The role of CNP-mediated PKG/PKA-PLCβ pathway in diabetes-induced gastric motility disorder

2018 
Abstract Our previous work demonstrated that the C-type natriuretic peptide (CNP)/cyclic guanosine monophosphate (cGMP)/cyclic adenosine monophosphate (cAMP) pathway in gastric antrum smooth muscle of rats with diabetes was upregulated and played an important role in the development of diabetic gastric dysmotility.
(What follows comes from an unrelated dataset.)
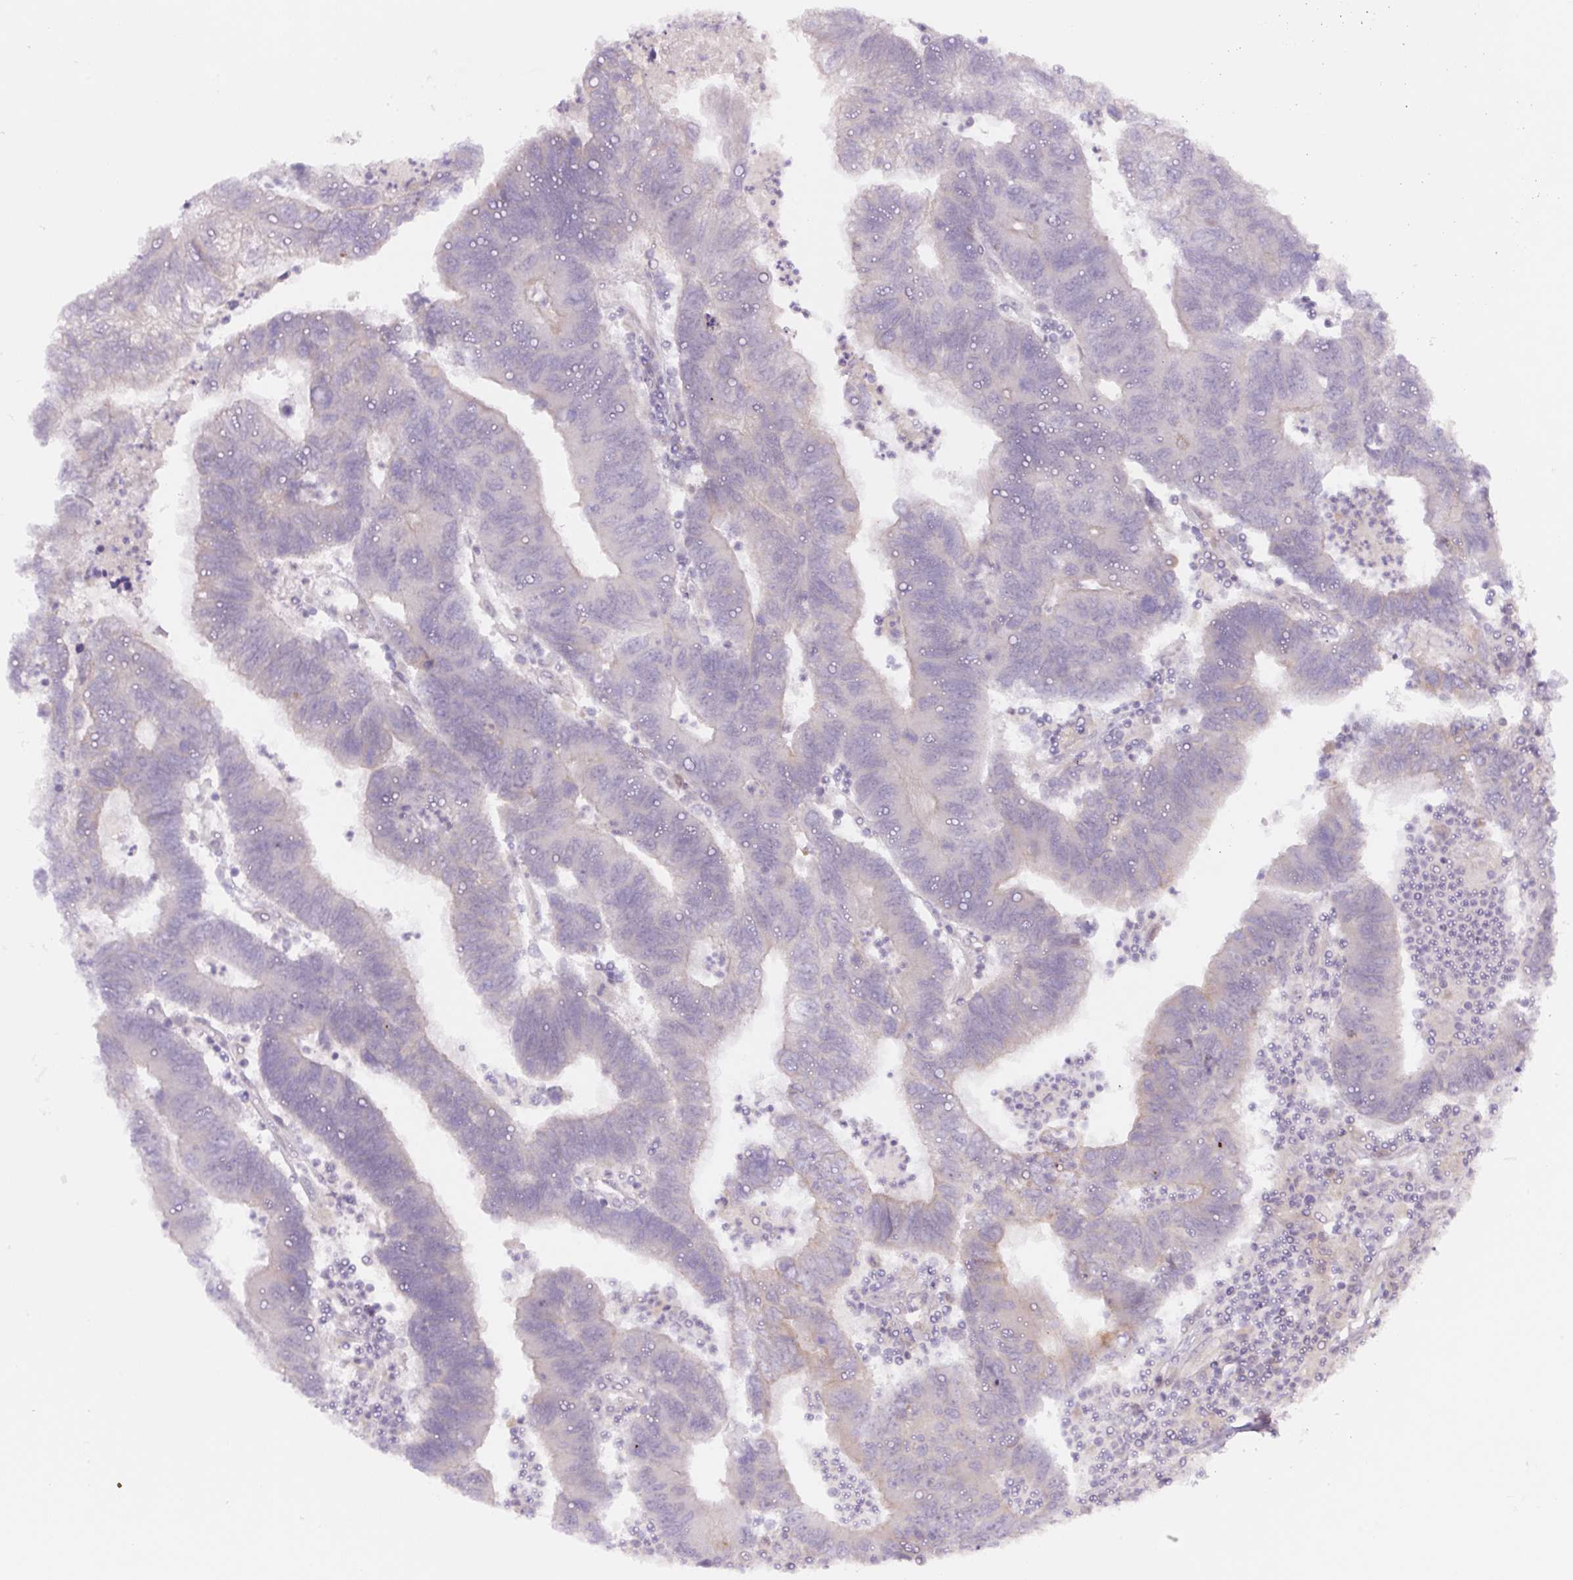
{"staining": {"intensity": "negative", "quantity": "none", "location": "none"}, "tissue": "colorectal cancer", "cell_type": "Tumor cells", "image_type": "cancer", "snomed": [{"axis": "morphology", "description": "Adenocarcinoma, NOS"}, {"axis": "topography", "description": "Colon"}], "caption": "This is an immunohistochemistry (IHC) photomicrograph of colorectal cancer. There is no positivity in tumor cells.", "gene": "YIF1B", "patient": {"sex": "female", "age": 48}}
Our goal for this study was to explore the downstream signaling pathways of CNP. We found that the expressions of protein kinase G (PKG) and protein kinase A (PKA) in gastric smooth muscle tissue of rats with diabetes were significantly upregulated. The expressions of β-type phospholipase C 3(PLCβ3) and β-type phospholipase C 1(PLCβ1) protein were reduced, whereas Phosphor-PLCβ3Ser1105 (P-PLCβ3Ser1105) was increased. The inhibitory effect of CNP on gastric antral smooth muscle in diabetic rats was significantly greater than in the normal group. The content of trisphosphate inositol (IP3) in the gastric antral smooth muscle of rats with diabetes was significantly lower than that of the normal group. After blocking PKA with N -[2-( p -Bromocinnamylamino)ethyl]-5-isoquinolinesulfonamide dihydrochloride (H-89, a blockage PKA), the effect of CNP on the production of IP3 was decreased, while blocking PKG with KT5823 (a blockage PKG) simultaneously, and CNP can no longer reduce the IP3 production. CNP promoted the phosphorylation of PLCβ3Ser1105, thereby inhibiting the activity of PLCβ3 in gastric smooth muscle tissue of rats with diabetes; this effect can be abolished by blocking PKA and PKG. These results suggested that CNP can decrease IP3 level in gastric smooth muscle cells and thus inhibit gastric smooth muscle contraction through PKG/PKA-PLCβ pathway, which may play an important role in the development of diabetic gastroparesis.